Teks Pilihan →
Dia Lupa Hari Ulang Tahunku, Dia Tak Lagi Peduli!

Tanggal kelahiran orang terdekat akan selalu terekam sempurna di dalam kepala. Bahkan jauh sebelum memasuki bulan kelahirannya kadang-kadang kita sudah memikirkan rencana apa untuk membahagiakannya di hari istimewa itu. Tidak jarang skenario ala-ala jahat yang berujung kue dan kado kejutan akhirnya jadi konspirasi yang dipersiapkan. Setelahnya akan ada tangis haru dan bahagia di samping makian kesal disertai pelukan dan tawa-tawa lepas serta doa yang riuh bergemuruh menembus langit.


Gambaran itu lekat dengan momen perayaan ulang tahun sahabat saat saya masih berseragam putih merah hingga putih abu-abu, sesederhana itu dengan kebahagiaan yang berlapis-lapis. Sekarang, potret perayaan ulang tahun telah lebih meriah daripada sekadar ucapan. Tidak perlu pakai kejutan marah-marah tapi langsung merayakan di hotel atau resto dengan dekorasi setara acara pertunangan atau ‘shower-shower-an’.

Uraian Tugas → Teruskan tulisan tentang perayaan ulang tahun di atas, mulai setelah kalimat terakhirnya.

Catatan Data →
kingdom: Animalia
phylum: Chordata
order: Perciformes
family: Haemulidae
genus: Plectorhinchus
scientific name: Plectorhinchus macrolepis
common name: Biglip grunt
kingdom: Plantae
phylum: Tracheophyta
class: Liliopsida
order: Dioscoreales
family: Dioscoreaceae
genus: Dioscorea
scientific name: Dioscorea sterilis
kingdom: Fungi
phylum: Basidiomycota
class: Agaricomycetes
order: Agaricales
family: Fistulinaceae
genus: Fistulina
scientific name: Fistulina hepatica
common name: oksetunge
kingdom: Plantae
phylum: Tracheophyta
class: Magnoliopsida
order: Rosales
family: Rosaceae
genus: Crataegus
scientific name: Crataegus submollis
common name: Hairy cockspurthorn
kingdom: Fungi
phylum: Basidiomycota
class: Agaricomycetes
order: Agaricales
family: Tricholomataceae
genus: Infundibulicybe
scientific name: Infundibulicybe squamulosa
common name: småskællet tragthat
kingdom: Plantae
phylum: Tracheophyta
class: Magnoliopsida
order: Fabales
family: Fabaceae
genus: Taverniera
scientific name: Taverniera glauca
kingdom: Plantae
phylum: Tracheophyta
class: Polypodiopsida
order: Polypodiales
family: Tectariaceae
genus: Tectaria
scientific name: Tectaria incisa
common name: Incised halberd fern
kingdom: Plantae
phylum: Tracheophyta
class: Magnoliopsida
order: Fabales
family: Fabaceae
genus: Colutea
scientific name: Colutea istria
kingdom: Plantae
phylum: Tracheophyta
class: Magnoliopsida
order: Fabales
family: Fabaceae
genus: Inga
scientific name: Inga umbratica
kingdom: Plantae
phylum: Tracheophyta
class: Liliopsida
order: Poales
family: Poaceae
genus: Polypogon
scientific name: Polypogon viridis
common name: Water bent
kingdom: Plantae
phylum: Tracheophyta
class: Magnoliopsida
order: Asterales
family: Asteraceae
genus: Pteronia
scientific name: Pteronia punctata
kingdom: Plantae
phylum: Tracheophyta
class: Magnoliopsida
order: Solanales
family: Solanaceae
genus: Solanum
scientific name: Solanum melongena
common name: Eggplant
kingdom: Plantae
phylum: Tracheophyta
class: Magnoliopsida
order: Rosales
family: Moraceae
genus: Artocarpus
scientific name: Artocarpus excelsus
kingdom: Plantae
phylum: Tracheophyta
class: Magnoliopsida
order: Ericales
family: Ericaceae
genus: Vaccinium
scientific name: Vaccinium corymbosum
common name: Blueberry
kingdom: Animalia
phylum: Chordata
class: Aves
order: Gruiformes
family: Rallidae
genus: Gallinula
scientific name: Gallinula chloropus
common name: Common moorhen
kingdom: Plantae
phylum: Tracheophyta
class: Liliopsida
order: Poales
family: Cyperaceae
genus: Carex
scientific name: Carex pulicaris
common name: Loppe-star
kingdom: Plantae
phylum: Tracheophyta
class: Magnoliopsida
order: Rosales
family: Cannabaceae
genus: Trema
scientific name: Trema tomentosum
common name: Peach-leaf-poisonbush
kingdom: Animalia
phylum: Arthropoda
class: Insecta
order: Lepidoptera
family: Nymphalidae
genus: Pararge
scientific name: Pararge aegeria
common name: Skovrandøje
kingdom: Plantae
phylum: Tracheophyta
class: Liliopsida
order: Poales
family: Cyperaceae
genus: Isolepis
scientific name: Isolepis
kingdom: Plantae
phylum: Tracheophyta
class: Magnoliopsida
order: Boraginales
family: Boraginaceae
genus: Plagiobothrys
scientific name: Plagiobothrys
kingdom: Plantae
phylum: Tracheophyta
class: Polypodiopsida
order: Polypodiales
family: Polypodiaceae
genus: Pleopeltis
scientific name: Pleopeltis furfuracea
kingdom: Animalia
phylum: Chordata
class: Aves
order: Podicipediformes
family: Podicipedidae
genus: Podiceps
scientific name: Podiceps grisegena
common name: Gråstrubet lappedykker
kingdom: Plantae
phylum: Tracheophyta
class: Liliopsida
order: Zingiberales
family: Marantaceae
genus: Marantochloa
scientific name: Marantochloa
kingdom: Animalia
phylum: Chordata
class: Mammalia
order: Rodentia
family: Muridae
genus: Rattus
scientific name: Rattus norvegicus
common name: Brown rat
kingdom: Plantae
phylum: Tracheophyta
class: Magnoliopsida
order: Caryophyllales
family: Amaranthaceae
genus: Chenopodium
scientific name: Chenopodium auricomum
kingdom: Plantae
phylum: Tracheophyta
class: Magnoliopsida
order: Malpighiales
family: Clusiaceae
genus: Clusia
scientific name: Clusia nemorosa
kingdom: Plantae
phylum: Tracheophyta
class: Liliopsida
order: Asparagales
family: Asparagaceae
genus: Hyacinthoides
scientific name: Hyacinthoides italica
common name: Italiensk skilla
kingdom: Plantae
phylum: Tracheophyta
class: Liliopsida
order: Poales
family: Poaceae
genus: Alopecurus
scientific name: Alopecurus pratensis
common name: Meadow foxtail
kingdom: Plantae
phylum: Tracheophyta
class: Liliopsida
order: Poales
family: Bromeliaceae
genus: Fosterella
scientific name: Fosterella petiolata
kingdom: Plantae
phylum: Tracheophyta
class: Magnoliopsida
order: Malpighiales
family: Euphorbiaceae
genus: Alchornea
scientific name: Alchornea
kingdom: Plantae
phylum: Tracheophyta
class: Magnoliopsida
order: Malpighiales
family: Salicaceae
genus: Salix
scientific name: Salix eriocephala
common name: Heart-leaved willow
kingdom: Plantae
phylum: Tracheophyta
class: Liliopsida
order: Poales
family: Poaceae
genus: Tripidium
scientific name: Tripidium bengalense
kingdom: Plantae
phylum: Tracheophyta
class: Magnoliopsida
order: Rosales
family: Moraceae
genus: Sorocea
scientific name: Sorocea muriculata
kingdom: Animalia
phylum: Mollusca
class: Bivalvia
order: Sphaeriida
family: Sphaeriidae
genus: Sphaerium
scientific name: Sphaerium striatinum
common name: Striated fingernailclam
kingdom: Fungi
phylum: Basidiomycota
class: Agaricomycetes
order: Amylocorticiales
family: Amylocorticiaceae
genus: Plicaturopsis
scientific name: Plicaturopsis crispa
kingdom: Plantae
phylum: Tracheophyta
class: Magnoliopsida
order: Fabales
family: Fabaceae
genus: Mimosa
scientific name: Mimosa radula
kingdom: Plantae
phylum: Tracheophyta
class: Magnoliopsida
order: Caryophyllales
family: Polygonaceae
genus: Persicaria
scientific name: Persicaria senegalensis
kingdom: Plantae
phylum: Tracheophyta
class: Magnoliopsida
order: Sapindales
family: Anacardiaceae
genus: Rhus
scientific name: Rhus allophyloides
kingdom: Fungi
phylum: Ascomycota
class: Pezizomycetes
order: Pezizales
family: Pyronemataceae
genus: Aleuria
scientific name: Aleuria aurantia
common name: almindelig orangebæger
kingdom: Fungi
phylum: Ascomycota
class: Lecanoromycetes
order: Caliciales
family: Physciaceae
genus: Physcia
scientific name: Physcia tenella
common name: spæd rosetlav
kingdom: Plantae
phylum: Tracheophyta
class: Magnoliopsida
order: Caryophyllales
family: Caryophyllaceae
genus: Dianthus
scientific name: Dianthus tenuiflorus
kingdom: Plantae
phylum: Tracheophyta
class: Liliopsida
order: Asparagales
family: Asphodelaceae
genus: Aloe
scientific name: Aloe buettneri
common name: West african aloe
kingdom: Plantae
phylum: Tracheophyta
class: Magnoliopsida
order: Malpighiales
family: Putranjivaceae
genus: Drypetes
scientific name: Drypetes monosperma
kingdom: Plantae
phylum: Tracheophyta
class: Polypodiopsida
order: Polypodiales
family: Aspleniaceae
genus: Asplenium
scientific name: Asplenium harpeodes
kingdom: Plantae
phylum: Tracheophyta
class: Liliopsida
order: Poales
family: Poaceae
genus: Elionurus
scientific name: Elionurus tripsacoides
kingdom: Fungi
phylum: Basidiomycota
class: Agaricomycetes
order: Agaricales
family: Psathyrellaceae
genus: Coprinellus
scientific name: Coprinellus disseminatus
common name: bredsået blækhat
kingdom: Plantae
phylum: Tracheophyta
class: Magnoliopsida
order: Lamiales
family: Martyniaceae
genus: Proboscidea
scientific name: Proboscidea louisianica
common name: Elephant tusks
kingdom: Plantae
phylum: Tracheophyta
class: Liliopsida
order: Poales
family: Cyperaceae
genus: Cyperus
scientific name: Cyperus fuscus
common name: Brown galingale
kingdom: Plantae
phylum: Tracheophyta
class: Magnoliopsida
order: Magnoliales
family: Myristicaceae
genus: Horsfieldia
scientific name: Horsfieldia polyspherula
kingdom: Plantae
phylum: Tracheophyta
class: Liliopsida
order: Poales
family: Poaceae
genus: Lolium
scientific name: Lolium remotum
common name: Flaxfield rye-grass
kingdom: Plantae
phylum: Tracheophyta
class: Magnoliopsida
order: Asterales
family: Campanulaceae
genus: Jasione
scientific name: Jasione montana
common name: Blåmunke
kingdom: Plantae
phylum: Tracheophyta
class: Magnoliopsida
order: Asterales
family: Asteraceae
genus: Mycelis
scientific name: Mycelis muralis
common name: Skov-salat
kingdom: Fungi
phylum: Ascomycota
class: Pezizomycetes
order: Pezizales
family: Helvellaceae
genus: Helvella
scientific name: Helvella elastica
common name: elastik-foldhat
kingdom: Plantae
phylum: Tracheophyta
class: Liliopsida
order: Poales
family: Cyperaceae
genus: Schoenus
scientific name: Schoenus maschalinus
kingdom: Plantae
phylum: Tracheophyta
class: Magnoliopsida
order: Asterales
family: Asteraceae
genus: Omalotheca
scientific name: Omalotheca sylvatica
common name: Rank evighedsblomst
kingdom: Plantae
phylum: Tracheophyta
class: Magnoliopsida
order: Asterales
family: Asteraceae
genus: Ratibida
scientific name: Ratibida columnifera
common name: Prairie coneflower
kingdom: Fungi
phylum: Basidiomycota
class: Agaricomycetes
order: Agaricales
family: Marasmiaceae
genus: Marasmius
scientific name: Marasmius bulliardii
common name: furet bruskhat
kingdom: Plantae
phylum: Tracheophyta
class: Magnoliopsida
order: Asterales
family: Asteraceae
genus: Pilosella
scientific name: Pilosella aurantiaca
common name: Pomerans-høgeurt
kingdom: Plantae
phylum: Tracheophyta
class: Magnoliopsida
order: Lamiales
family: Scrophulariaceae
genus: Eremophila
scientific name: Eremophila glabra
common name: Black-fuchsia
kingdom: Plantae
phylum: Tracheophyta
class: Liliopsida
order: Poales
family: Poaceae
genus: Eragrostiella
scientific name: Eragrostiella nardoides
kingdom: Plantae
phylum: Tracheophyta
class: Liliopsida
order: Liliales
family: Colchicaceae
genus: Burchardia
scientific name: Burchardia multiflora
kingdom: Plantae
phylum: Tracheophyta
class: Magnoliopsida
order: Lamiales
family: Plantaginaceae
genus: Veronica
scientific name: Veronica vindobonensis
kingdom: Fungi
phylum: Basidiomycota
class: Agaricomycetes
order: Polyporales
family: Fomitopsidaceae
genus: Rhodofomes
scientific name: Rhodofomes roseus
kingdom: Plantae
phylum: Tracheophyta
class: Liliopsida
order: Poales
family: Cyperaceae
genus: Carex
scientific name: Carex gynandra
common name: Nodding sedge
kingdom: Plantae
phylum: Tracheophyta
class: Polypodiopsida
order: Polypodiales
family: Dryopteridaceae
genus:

Jawaban Tertulis →
Lala punya hari
Sependek ingatan saya, pertama kali saya benar-benar merayakan hari pertambahan usia sahabat saya adalah saat SMA. Kala itu saya beserta kedua sahabat SMP saya, Qalby dan Irha datang tiba-tiba ke rumah Lala tanpa memberi tahu dengan membawa black forest berukuran sedang. Tentu dia terkejut dan bingung mau menjamu bagaimana tanpa persiapan. Padahal kedatangan kami hanya ingin berada di sampingnya saat dia bertambah jumlah umur. Ingin turut mendoakan yang terbaik di hari-harinya yang akan datang. Ketiganya sahabat baik saya sejak SMP dan tiap ulang tahun mereka (5 Januari, 8 Juli, 24 Oktober), kami pasti selalu bergantian membawakan kue dan kado yang bingung memilihnya, lalu merayakannya dengan cerita sambil menyantap aneka makanan di atas meja.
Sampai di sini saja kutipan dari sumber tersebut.